It’s tax time once again here in the United States, which means many of us receive a nice chunk of change back in the form of tax returns. This year, the average returns as of early February are around 2,200, though it’s of course based on your income and tax bracket. Regardless, this time of year usually means a few extra bucks in our pocket that go towards repairs, upgrades, or possibly new project cars for this season. In this edition of Tuned In Weekly, we’re going to focus on the maintenance side of things and look at a few suggestions for how to spend that tax return wisely by knocking out major maintenance services while you have the funds on hand.

All the filters

Ok, so you’re a good vehicle owner and enthusiast, you change your oil filter every 5,000 miles. Maybe even more frequently, depending on your oil change preference. But what about your cabin air filter? Fuel filter? DSG filter? Engine air filter? These need to be changed at some point, though not as often as your oil filter, but often nonetheless. Filter replacements take minutes, at most, an hour or two to replace all of them at once. They’re inexpensive and keep your engine operating at peak efficiency, particles out of your gearboxes, and fresh air in your cabin. At a few bucks per filter, you should just go ahead and grab the lot of them if you can’t remember the last time you changed any of them.



Suspension Refresh

Whether you’re on stock suspension or coilovers, when was the last time you checked all the surrounding components? At 100k miles, most bushings and ball joints are at the end of their lifespan. When your car starts riding like an old farm truck, most folks swap out the shocks and struts, maybe the upper mounts, and leave it at that. But much of your ride quality and handling performance can actually be attributed to the control arm bushings, ball joints, end links, and other wearable suspension components that go overlooked. With your tax return, replacing all the suspension bushings and ball joints is entirely affordable, and excellent use of that money as an investment in your transportation.


Drivetrain mounts/fluids

We mentioned filters that are often forgotten, now it’s time to talk about your transmission and differential fluids. It can be argued that most modern drivetrains have ‘lifetime’ fluids and rarely need to be replaced. However, lifetime doesn’t mean ‘forever,’ it means the ‘expected operational lifespan’ of the part or entire vehicle. If you’re like me, then your car is likely well past its intended lifespan. For little money and effort, you can add a drivetrain fluid service to your list of tax return maintenance and ensure your gears will stay happy and healthy long past their expected life.

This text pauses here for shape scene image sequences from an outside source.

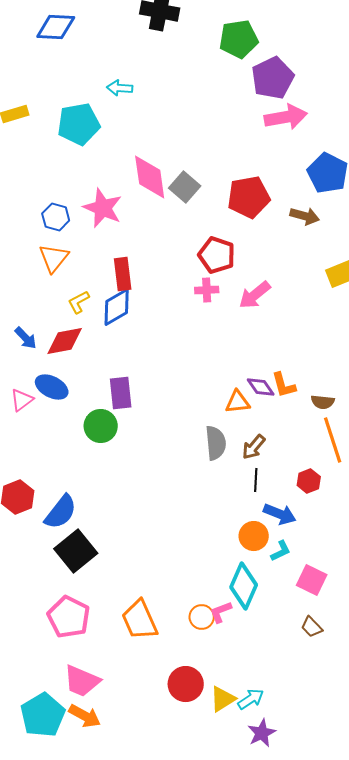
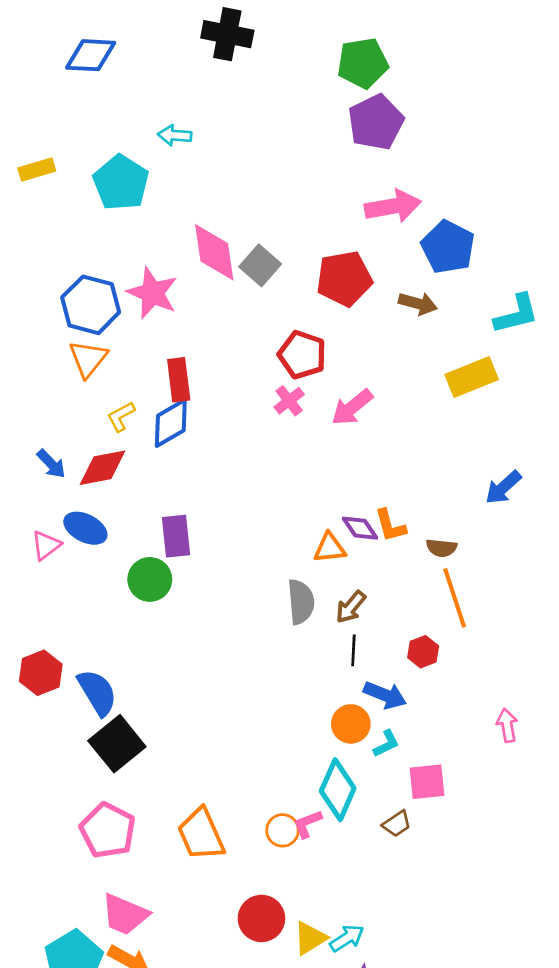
green pentagon: (239, 39) -> (363, 63), moved
pink arrow: (286, 117) -> (393, 206), moved
cyan pentagon: (79, 124) -> (121, 183), turned -30
blue hexagon: (56, 217) -> (91, 305), size x1.6
pink cross: (207, 290) -> (289, 401), turned -35
blue semicircle: (61, 512) -> (97, 692), turned -69
pink square: (312, 580) -> (427, 782), turned -32
brown trapezoid: (312, 627) -> (397, 824), moved, turned -80

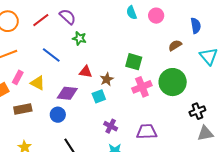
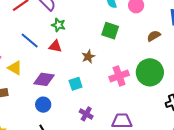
green square: (134, 62) -> (110, 31), moved
red triangle: (86, 72) -> (55, 46), moved
brown star: (107, 79) -> (88, 57), moved
blue circle: (58, 115) -> (43, 105), moved

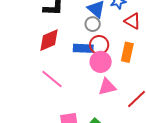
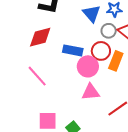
gray circle: (93, 24) -> (109, 31), moved
red circle: (99, 45) -> (101, 51), moved

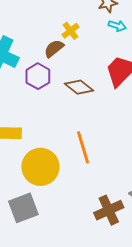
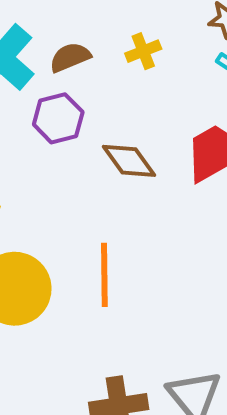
brown semicircle: (54, 48) -> (70, 57), moved

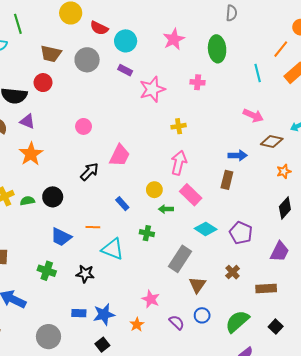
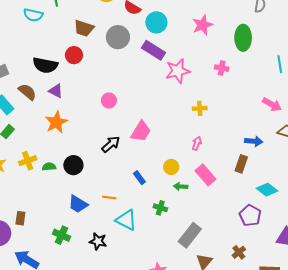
purple rectangle: (125, 70) -> (153, 50), size x1.6
pink arrow: (179, 163) -> (197, 143), size x0.6
cyan diamond: (206, 229) -> (267, 190), moved

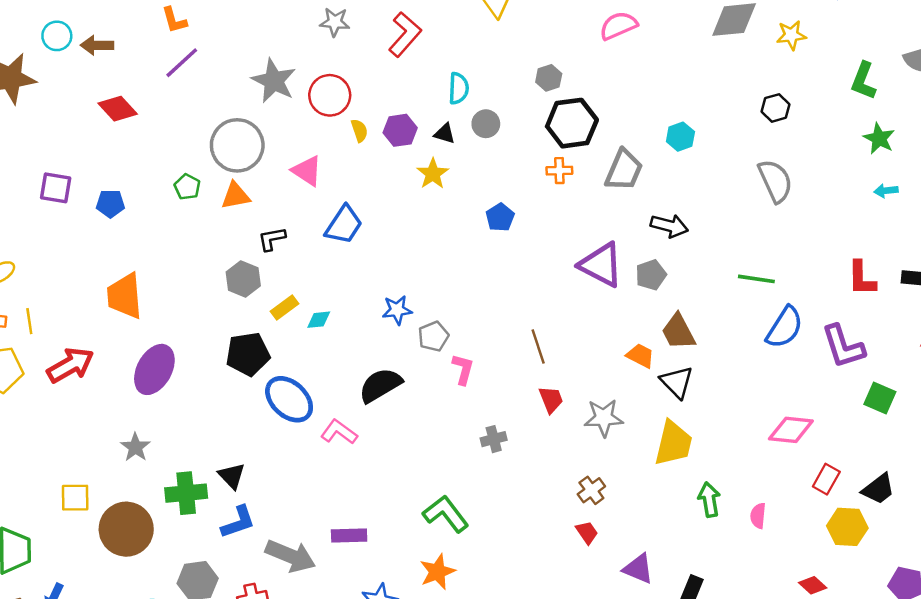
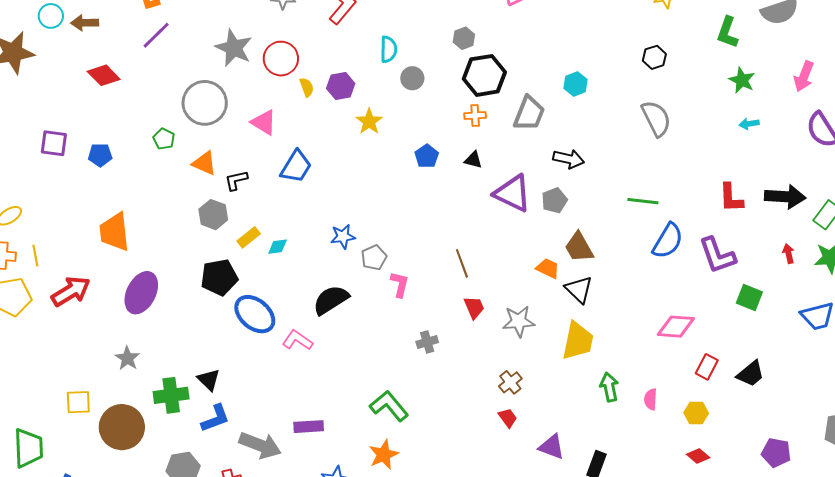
black triangle: (445, 134) -> (473, 160), moved
orange triangle: (236, 196) -> (204, 163), moved, turned 36
yellow hexagon: (847, 527) -> (696, 413), moved, size x0.7

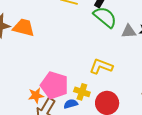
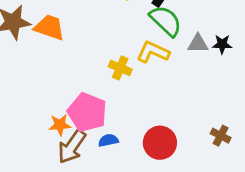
yellow L-shape: (101, 66) -> (153, 52), moved
yellow cross: (82, 92) -> (120, 68), moved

A helpful tool for this service is our Schwaben fluid suction and refill tool. Many drivetrain fluids, like LIQUI MOLY’s gear oil, come with spouts that allow you to pump the fluid in, but if your fill port is in a tough spot, you might not be able to reach it. Our suction and fill pump is just what you need to ensure you fill your transmission or differential to the proper level.



Clutch / Flywheel

Are you planning some upgrades that will exceed your clutch’s torque specs? What about driving on the factory clutch some 200k miles later? Clutch replacements are time-consuming and somewhat costly, especially for upgraded discs, pressure plates, and flywheels. Your tax return is a great way to cover the cost of this infrequent and expensive necessary service. Plus, with the cold weather, it’s not like you’ll be driving your fun car any time soon. Take the remaining winter weeks and knock out your clutch service so you don’t have to worry about it again for a long time.


Tools / Equipment

We already mentioned our fluid suction and refill tool, but there are some other handy shop tools to make your life easier that we often pass over when we don’t have the extra cash to justify them. With some tax return cash, it’s a great chance to grab tools like our engine support bar, high-lift low-profile floor jack, European brake bleeder, or coolant purge/refill tool so you can add more in-depth maintenance services to your list of capabilities at home. For a few hundred bucks, you can ensure you’ll never have to take your car somewhere else for most major services. Adding tools to your shop is one of the best ways to develop independence when it comes to your car ownership, and we can’t think of anything better to spend a tax return on if you don’t need to repair or maintain anything on your car at the moment.


Wrapping Up

Whatever your tax return is, this is pretty much the best opportunity you have all year to knock out some critical maintenance or bolster your tool collection without dipping into your normal budget. Remember, you can either spend that money, save it, or invest it. When it comes to maintaining your transportation, that’s an investment in your ability to make it to and from your job! No better way to allocate the extra funds, if you ask us.